One quick story from an Ace Hardware. I worked in the
basement, and one day a kid started there as his first job ever. It was the day
of a glass shipment and it all had to be carried from a truck outside, to the
basement where it sat upright and sideways on shelves, the glass sticking out
about an inch. It came wrapped in cardboard so it wasn’t sharp until it was
opened and put on those shelves, but it was very heavy. On his very first trip downstairs,
on his very first day, in his very first job, this poor kid stumbled just a bit
and brushed his hand against the shelf while he was carrying a heavy, awkward
box. And that was his very last day. The back of his hand was completely gone.
Blood flowed freely onto the ground and I laughed as we both stared at the
massive wound because I thought somebody was playing a joke on me. I could see
every white bone, and every spurt of blood as he tried to move his curled
fingers. I told him to get to my car and I pushed him up the stairs and threw
him in the passenger seat. He was crying, and I was stark white as I’ve always
had an aversion to blood. I drove down the streets like a madman, blowing red
lights and using the opposing lane, and I got him to the E.R. in less than five
minutes, certainly quicker than calling for an ambulance and waiting.

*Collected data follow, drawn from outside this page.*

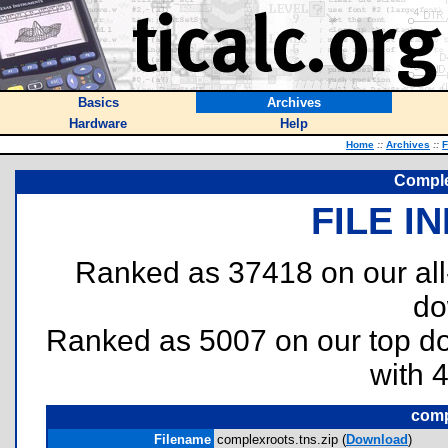
Basics
Archives
Hardware
Help
Home
::
Archives
::
F
Comple
FILE I
Ranked as 37418 on our al
do
Ranked as 5007 on our top 
with 
comp
Filename
complexroots.tns.zip (
Download
)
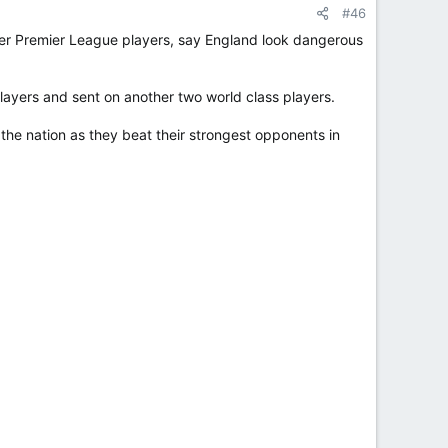
#46
mer Premier League players, say England look dangerous
ayers and sent on another two world class players.
he nation as they beat their strongest opponents in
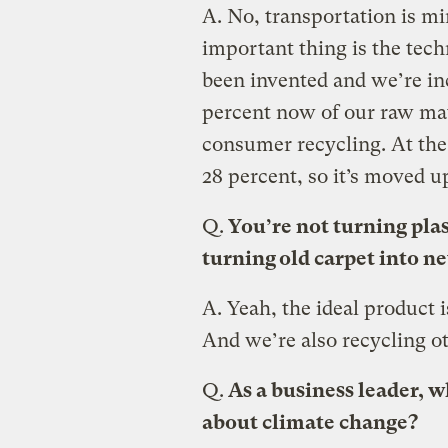
A.
No, transportation is mi
important thing is the tech
been invented and we’re in
percent now of our raw mat
consumer recycling. At the 
28 percent, so it’s moved u
Q.
You’re not turning plas
turning old carpet into ne
A.
Yeah, the ideal product 
And we’re also recycling o
Q.
As a business leader, w
about climate change?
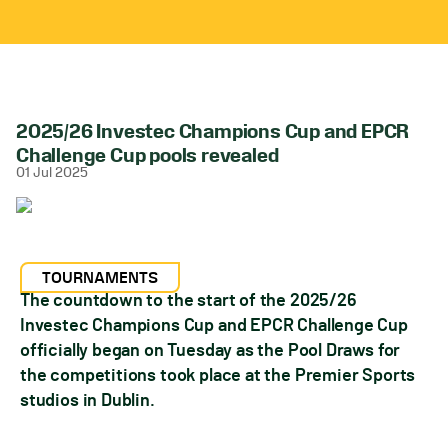
2025/26 Investec Champions Cup and EPCR
Challenge Cup pools revealed
01 Jul 2025
TOURNAMENTS
The countdown to the start of the 2025/26
Investec Champions Cup and EPCR Challenge Cup
officially began on Tuesday as the Pool Draws for
the competitions took place at the Premier Sports
studios in Dublin.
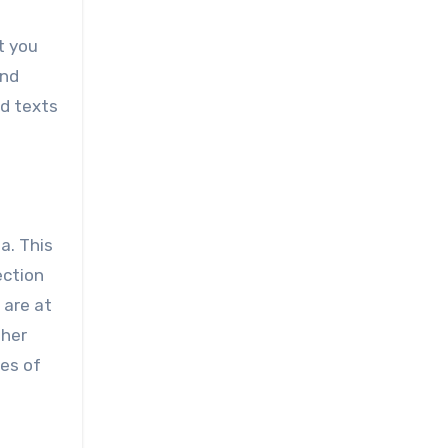
t you
and
nd texts
a. This
ection
 are at
ther
hes of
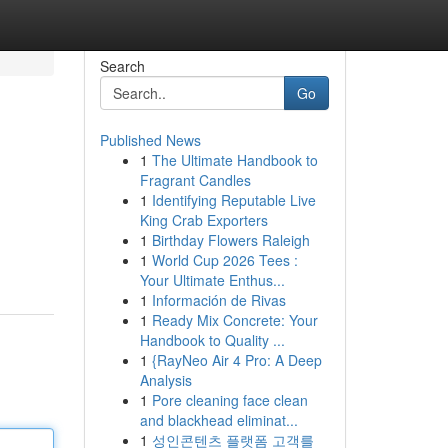
Search
Go
Published News
1
The Ultimate Handbook to
Fragrant Candles
1
Identifying Reputable Live
King Crab Exporters
1
Birthday Flowers Raleigh
1
World Cup 2026 Tees :
Your Ultimate Enthus...
1
Información de Rivas
1
Ready Mix Concrete: Your
Handbook to Quality ...
1
{RayNeo Air 4 Pro: A Deep
Analysis
1
Pore cleaning face clean
and blackhead eliminat...
1
성인콘텐츠 플랫폼 고객를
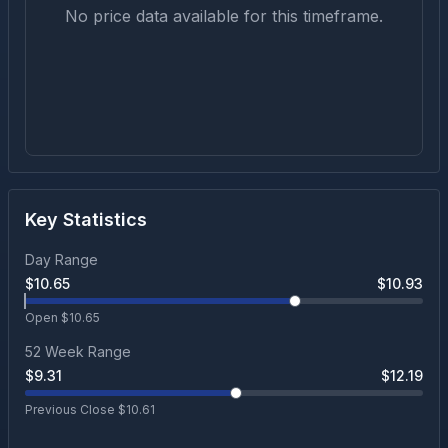
No price data available for this timeframe.
Key Statistics
Day Range
$
10.65
$
10.93
Open $
10.65
52 Week Range
$
9.31
$
12.19
Previous Close $
10.61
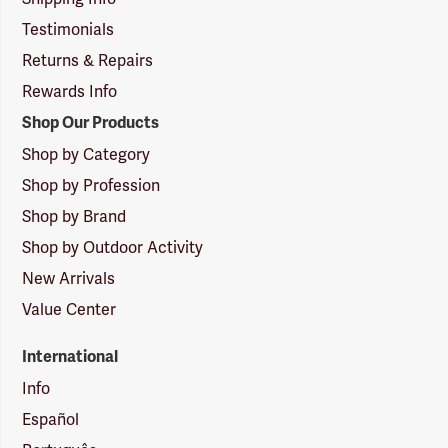
Testimonials
Returns & Repairs
Rewards Info
Shop Our Products
Shop by Category
Shop by Profession
Shop by Brand
Shop by Outdoor Activity
New Arrivals
Value Center
International
Info
Español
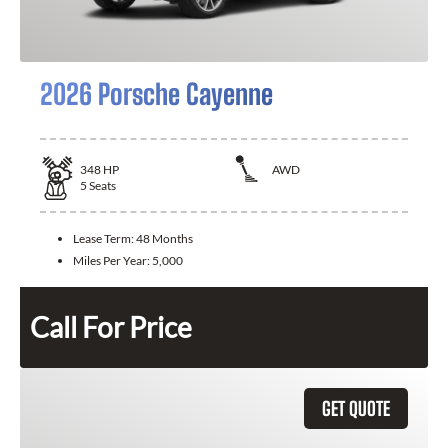
2026 Porsche Cayenne
348
HP
AWD
5
Seats
Lease Term:
48 Months
Miles Per Year:
5,000
Call For Price
GET QUOTE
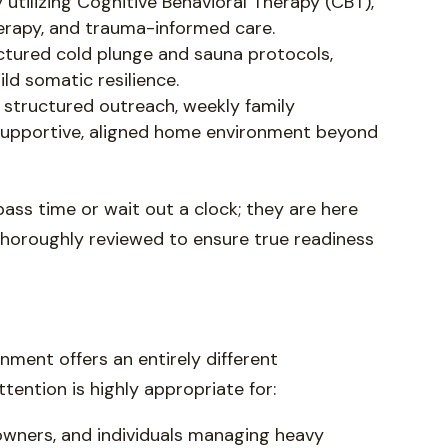
 utilizing Cognitive Behavioral Therapy (CBT),
erapy, and trauma-informed care.
ctured cold plunge and sauna protocols,
d somatic resilience.
 structured outreach, weekly family
a supportive, aligned home environment beyond
 pass time or wait out a clock; they are here
 thoroughly reviewed to ensure true readiness
ronment offers an entirely different
tention is highly appropriate for:
owners, and individuals managing heavy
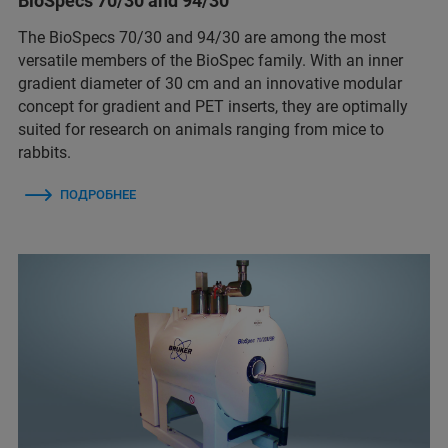
BioSpecs 70/30 and 94/30
The BioSpecs 70/30 and 94/30 are among the most
versatile members of the BioSpec family. With an inner
gradient diameter of 30 cm and an innovative modular
concept for gradient and PET inserts, they are optimally
suited for research on animals ranging from mice to
rabbits.
ПОДРОБНЕЕ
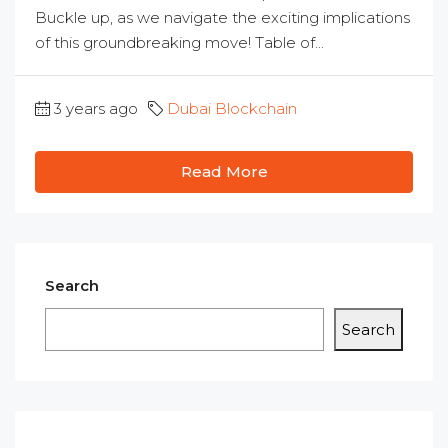
Buckle up, as we navigate the exciting implications
of this groundbreaking move! Table of...
3 years ago
Dubai Blockchain
Read More
Search
Search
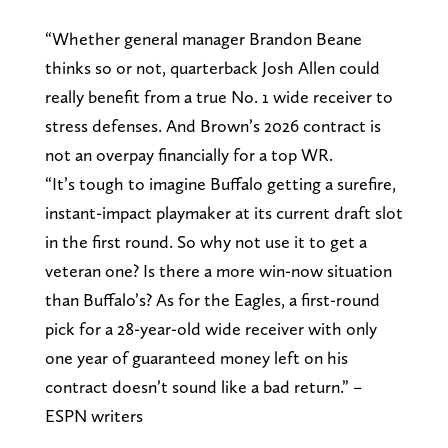
“Whether general manager Brandon Beane
thinks so or not, quarterback Josh Allen could
really benefit from a true No. 1 wide receiver to
stress defenses. And Brown’s 2026 contract is
not an overpay financially for a top WR.
“It’s tough to imagine Buffalo getting a surefire,
instant-impact playmaker at its current draft slot
in the first round. So why not use it to get a
veteran one? Is there a more win-now situation
than Buffalo’s? As for the Eagles, a first-round
pick for a 28-year-old wide receiver with only
one year of guaranteed money left on his
contract doesn’t sound like a bad return.” –
ESPN writers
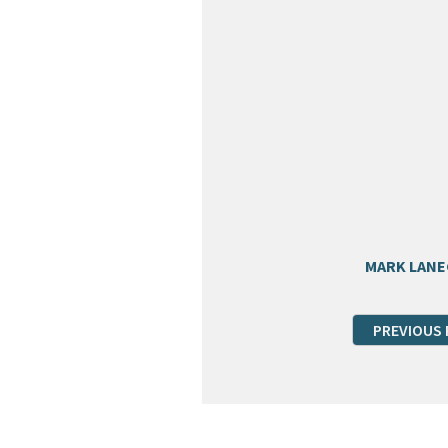
MARK LAN
PREVIOUS 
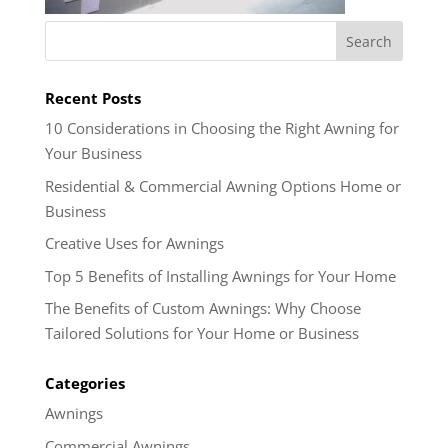
Recent Posts
10 Considerations in Choosing the Right Awning for
Your Business
Residential & Commercial Awning Options Home or
Business
Creative Uses for Awnings
Top 5 Benefits of Installing Awnings for Your Home
The Benefits of Custom Awnings: Why Choose
Tailored Solutions for Your Home or Business
Categories
Awnings
Commercial Awnings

I’ve never been that seriously injured, but I’ve cut at
least four of my fingers down to the bone with razor blades while working with
screens. I also had an individual piece of screen wire imbed itself all the way
under my fingernail. Pulling it out dropped me, and I awoke to the manager
telling me I needed to find different work. There were too many suspicious
things going on with me around. I think he thought I had passed out from drugs.
I don’t believe it exists anymore, but there used to be a
gas station, a 76, on the corner of Concordia and Snelling in St. Paul. Well,
as an 18-year-old kid, I worked the overnight shift in what was then a pretty
dangerous part of town, possibly because I contributed so much to the local
crime effort. I’ve hinted before at a daring heist I pulled off with a friend
of mine, and I think I’ll share that….. In my next post J
I did figure out how to syphon money from the gas tanks,
figuratively, as I would be allowed a
certain number of drive-offs per night. Things weren’t-t prepay back then, and
they didn’t want me to confront anybody stealing gas at 3:00am. Well, I made up
more that my share of drive-offs and pocketed the cash. But still that wasn’t
enough to satisfy my thirst for money. I had to do a robbery.